Wie wichtig eine schnelle Reaktion auf negative Kritik im Social Web ist, verdeutlichte Social-Media-Berater Björn Ognibeni, der unter anderem für die Deutsche Bahn tätig ist. Bei unternehmerischen Unstimmigkeiten und damit einhergehenden kritischen Nachfragen von klassischen Journalisten könne die Pressestelle durchaus schon einmal auf den nächsten Tag vertrösten. Bei der steigenden Öffentlichkeit, die Blogger, Twitterer und andere Social-Media-Aktive genießen, gelte dieser Grundsatz kaum noch. "Der Journalist legt den Hörer auf und wartet auf die Antwort aus der Pressestelle. Der Mob auf Facebook wartet aber eben nicht. Da muss sich die PR gewaltig umstellen", so Ognibeni. Der Tipp aus der Runde: Häufig würde es bei schon reichen, zunächst eine Standardantwort nach dem Motto "Danke für Ihre Anfrage. Wir prüfen sie und melden uns wieder" zu geben. Wichtig sei natürlich, später auch wirklich ausführlich zu antworten - die erste Gefahr eines "Shitstorms aus dem Nichts" sei durch die kurzfristige Rückmeldung in den meisten Fällen jedoch schon gebannt.
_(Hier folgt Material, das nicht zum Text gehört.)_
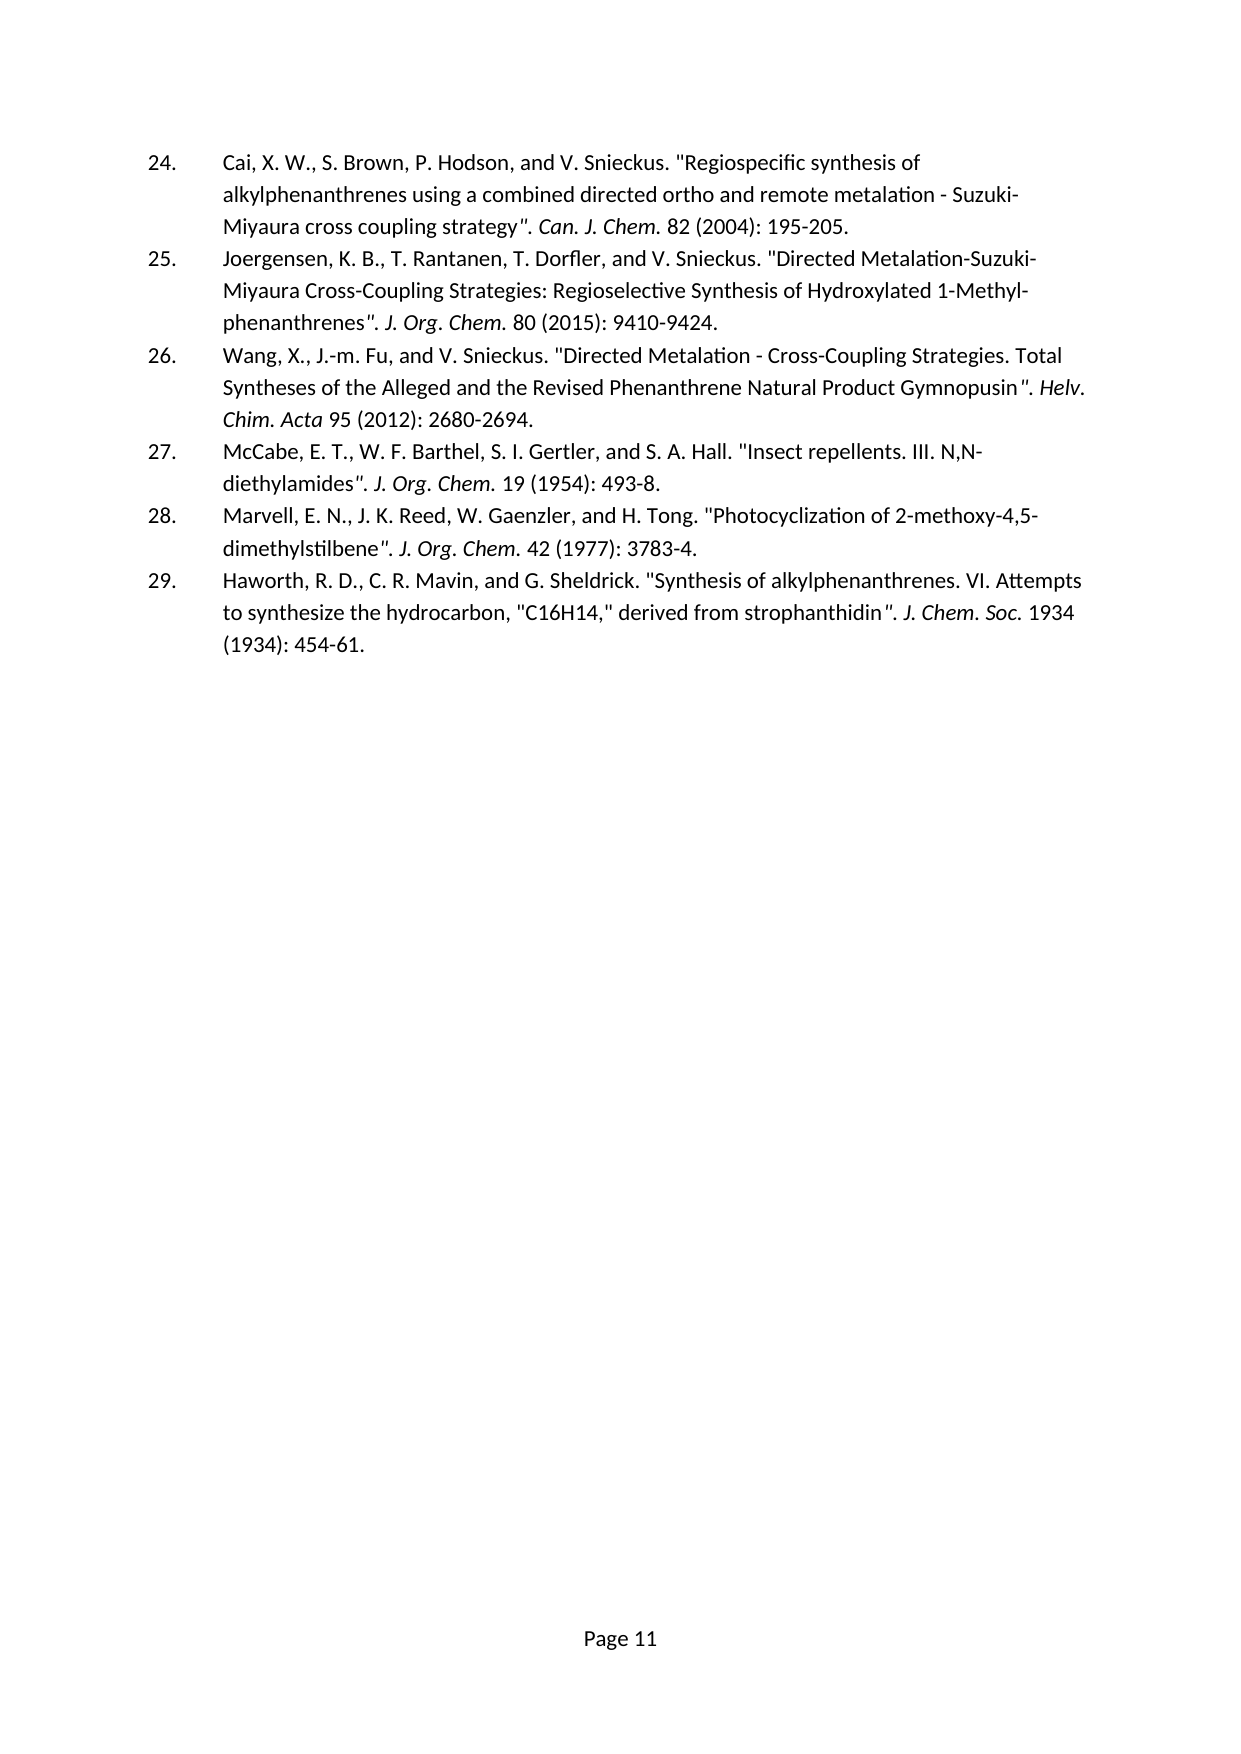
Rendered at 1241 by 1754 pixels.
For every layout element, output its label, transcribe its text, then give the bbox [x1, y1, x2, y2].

text 26. Wang, X., J.-m. Fu, and V. Snieckus. "Directed Metalation - Cross-Coupling Strategies. Total Syntheses of the Alleged and the Revised Phenanthrene Natural Product Gymnopusin". Helv. Chim. Acta 95 (2012): 2680-2694. [148, 341, 1093, 433]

Was legal ist, ist noch lange nicht legitim

Ein grundsätzliches Problem, mit dem viele Unternehmen zu kämpfen hätten, sei die eigene Rechthaberei, so Lange. Auch wenn das Unternehmen formal im Recht sei - beispielsweise bei der Abmahnung von Bloggern, die negative Aussagen über ein Unternehmen treffen oder sogar Unternehmensinterna veröffentlichen - sei es selten ratsam, dieses Recht mit allen Mitteln einzufordern. "Legalität ist im Social Web nicht das Gleiche wie Legitimität", warnte der PR-Mann vor der schnellen juristischen Keule. Robert Bartel, Syndikusanwalt der Deutschen Bahn, pflichtete ihm bei und erläuterte, dass der Streisand-Effekt (stark negative PR durch Beharren auf dem eigenen Recht) durch Besonnenheit verhindert werden könne. Als Beispiel führte er den Fall des Blogs Netzpolitik.org ins Feld. Dessen Betreiber Markus Beckedahl hatte im Zuge des Bahn-Datenskandals Anfang 2009 DB-interne Unterlagen veröffentlicht und damit nach Auffassung der Bahn-Verantwortlichen einen illegalen Geheimnisverrat begangen. Die Bahn verklagte den Blogger aber nicht, weil wegen fehlender Rechtssicherheit ein erfolgreicher Prozessausgang nicht garantiert werden konnte und der zu befürchtende Imageschaden durch einen solchen Prozess in der ohnehin polarisierenden Datenschutzdebatte zu groß gewesen wäre. Langes Tipp: "Der Klügere gibt nach - und das muss nicht immer unbedingt der sein, der im Recht ist."

Kommunikation ist alles

Ibrahim Evsan, einst Gründer der Videoplattform Sevenload und heute Chef des Social-Gaming-Anbieters United Prototype, erzählte schließlich, wie er und sein Team seit jeher mit drohender Kritik aus dem Social Web umgehen: "Wir nehmen uns ein bisschen Zeit für den Kritiker, reden ein bisschen mit ihm und machen ein Video zum Thema. Problem gelöst!" Was sich fast schon zu simpel und unkonventionell anhört, habe bisher immer funktioniert. Schlussfolgerung des Panels: Was zählt, ist einzig und allein die auf sachlicher Ebene existierende Kommunikation mit dem Nutzer.